Por recomendación médica, terminé en un consultorio de rehabilitación, donde me asignaron a Fener, una terapeuta que me recibió con una amabilidad distante.
No era lo que uno llamaría una mujer atractiva, pero tenía algo peculiar en su presencia: pequeña, con un cuerpo delgado pero fuerte, de músculos compactos que insinuaban años de disciplina. Su rostro anguloso y afilado me recordó al de un ratón curioso, sus pómulos marcados le daban un aire de determinación, sus ojos oscuros que observaban con la precisión de alguien que entiende cómo funciona un cuerpo sin necesidad de preguntar. Su piel era clara, con un matiz que resaltaba la estructura de su rostro, y su expresión serena, aunque con un rastro de dureza propia de alguien acostumbrado al esfuerzo físico. Su nariz era recta y prominente, dándole un perfil distintivo, mientras que sus labios, delgados, parecían siempre estar a punto de pronunciar una palabra o quizás una advertencia. Su cabello, era de tono castaño claro con reflejos dorados, que caía sobre sus hombros de manera despreocupada, con un pequeño broche sujetando un mechón rebelde.
No era una belleza convencional, por el contrario, creo que si la hubiese visto en la calle, ni siquiera hubiera volteado a verla, pero había algo en su mirada y en la firmeza de su expresión que la hacía inolvidable, como si siempre estuviera lista para enfrentar lo que venga, sin importar qué tan duro sea el golpe.
—
Tienes suerte de que la fractura no haya sido peor —me dijo la primera vez que me manipuló la pierna con una facilidad que me hizo soltar un quejido involuntario—.
Aunque igual va a doler.
Me dolió, efectivamente. Y dolió más en las sesiones siguientes, en las que con sus manos firmes fue obligando a mis músculos a recordar su trabajo. Fener hablaba poco, pero cuando lo hacía, decía lo justo.

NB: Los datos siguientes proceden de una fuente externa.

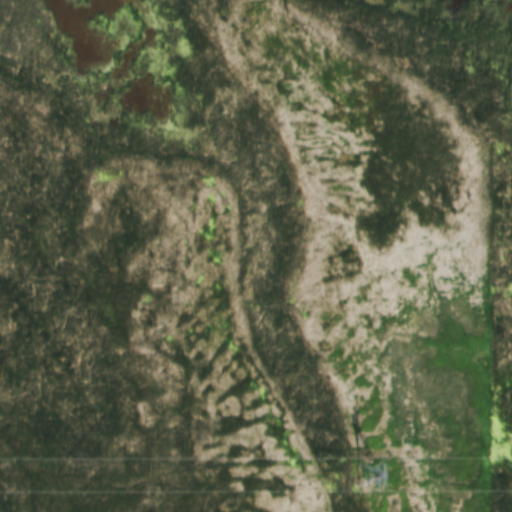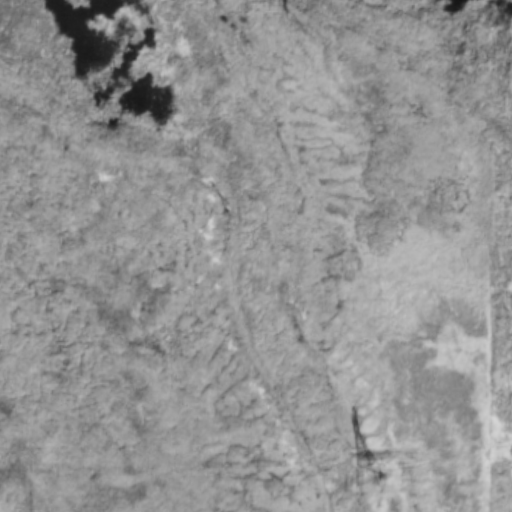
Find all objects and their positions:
power tower: (366, 476)
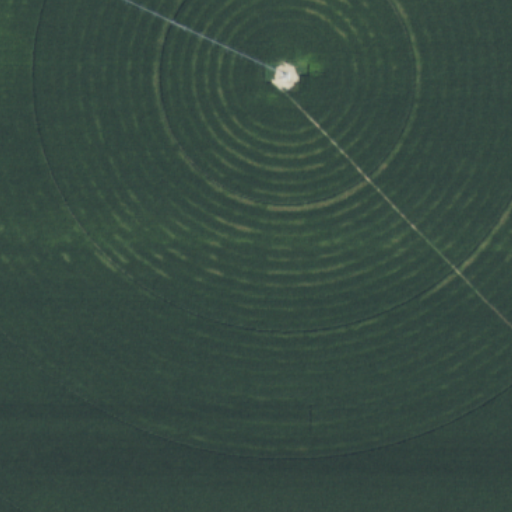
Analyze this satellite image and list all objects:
crop: (256, 256)
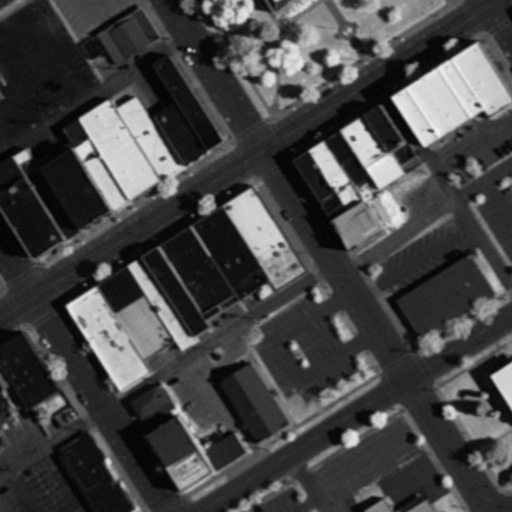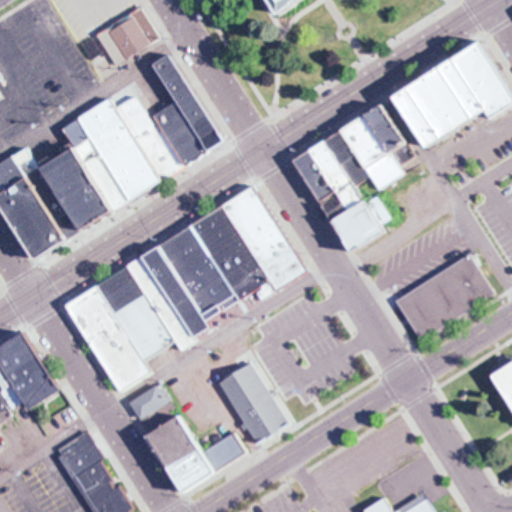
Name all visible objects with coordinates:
building: (301, 3)
road: (102, 4)
building: (288, 7)
road: (13, 8)
road: (224, 9)
road: (323, 11)
parking lot: (94, 15)
road: (273, 15)
road: (499, 19)
road: (458, 24)
road: (346, 29)
building: (133, 37)
road: (486, 38)
building: (127, 39)
park: (305, 41)
road: (49, 42)
road: (235, 57)
parking lot: (39, 66)
road: (344, 70)
building: (3, 93)
building: (2, 94)
building: (468, 95)
road: (22, 96)
road: (95, 98)
building: (462, 99)
building: (197, 105)
building: (189, 131)
building: (162, 132)
building: (160, 137)
building: (401, 137)
road: (475, 143)
parking lot: (59, 145)
building: (130, 146)
parking lot: (478, 146)
building: (383, 152)
building: (106, 157)
building: (360, 158)
building: (325, 175)
building: (350, 176)
building: (367, 176)
road: (255, 180)
road: (447, 180)
road: (210, 181)
building: (89, 187)
parking lot: (420, 195)
building: (64, 197)
road: (499, 201)
building: (39, 203)
building: (344, 207)
road: (117, 217)
parking lot: (499, 218)
road: (426, 219)
building: (371, 226)
road: (305, 255)
road: (328, 255)
parking lot: (425, 257)
building: (231, 261)
road: (416, 264)
building: (187, 288)
building: (1, 292)
building: (452, 298)
building: (169, 299)
building: (451, 299)
road: (388, 311)
building: (145, 313)
building: (116, 339)
parking lot: (303, 352)
parking lot: (172, 356)
road: (287, 361)
road: (96, 362)
building: (37, 373)
road: (167, 373)
building: (510, 376)
road: (83, 378)
building: (29, 382)
building: (503, 384)
building: (13, 385)
parking lot: (213, 390)
road: (313, 396)
road: (73, 397)
road: (336, 400)
building: (259, 404)
building: (154, 405)
building: (262, 405)
building: (6, 408)
road: (358, 413)
parking lot: (62, 422)
building: (164, 422)
building: (2, 424)
road: (374, 425)
parking lot: (32, 426)
parking lot: (21, 436)
building: (193, 442)
parking lot: (10, 446)
building: (0, 448)
road: (255, 448)
building: (231, 450)
building: (190, 454)
building: (85, 457)
parking lot: (4, 461)
parking lot: (359, 466)
road: (362, 467)
road: (425, 474)
building: (97, 476)
building: (510, 480)
road: (62, 481)
park: (504, 483)
road: (308, 484)
parking lot: (414, 484)
parking lot: (47, 490)
building: (108, 490)
road: (506, 490)
road: (26, 493)
road: (80, 502)
parking lot: (281, 502)
building: (411, 506)
road: (510, 510)
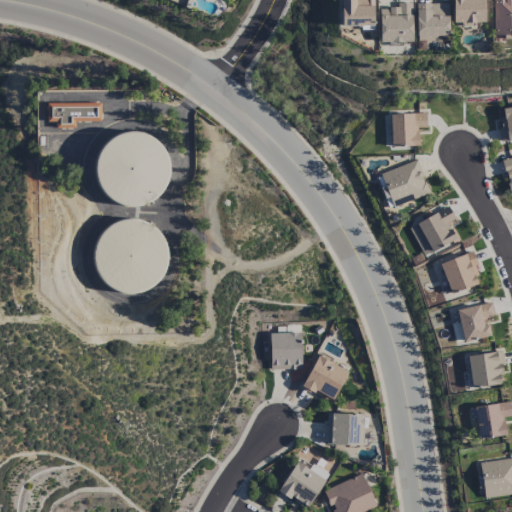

Mientras hablábamos, vi un pequeño rostro asomarse detrás del biombo que separaba la sala de rehabilitación. Era una niña de no más de dos años, con ojos enormes y expresión tímida. Se quedó quieta, aferrada al borde de la tela, mirándome como si yo fuera parte del mobiliario.
—¿Y ella? —pregunté, señalándola con la cabeza.
Fener giró sin sorpresa y le hizo un gesto con la mano para que se acercara. La niña no se movió.
—
Es mi hija —dijo sin más—.
Tengo dos más, pero están en la escuela, agregó.
Eso me tomó por sorpresa. No sé por qué, pero no la había imaginado como madre. Había algo en su forma de ser que parecía demasiado independiente, demasiado enfocada en sí misma como para pertenecerle a alguien más. Pero ahí estaba la niña, con el mismo aire observador de su madre, estudiándome en silencio.
—¿Y las traes aquí?
—A veces. Cuando no tengo con quién dejarlas.
Asentí, sin saber qué decir.
Después de algunas sesiones, le comenté que quería seguir haciendo deporte, pero por mi dolor tenía que ser algo ligero.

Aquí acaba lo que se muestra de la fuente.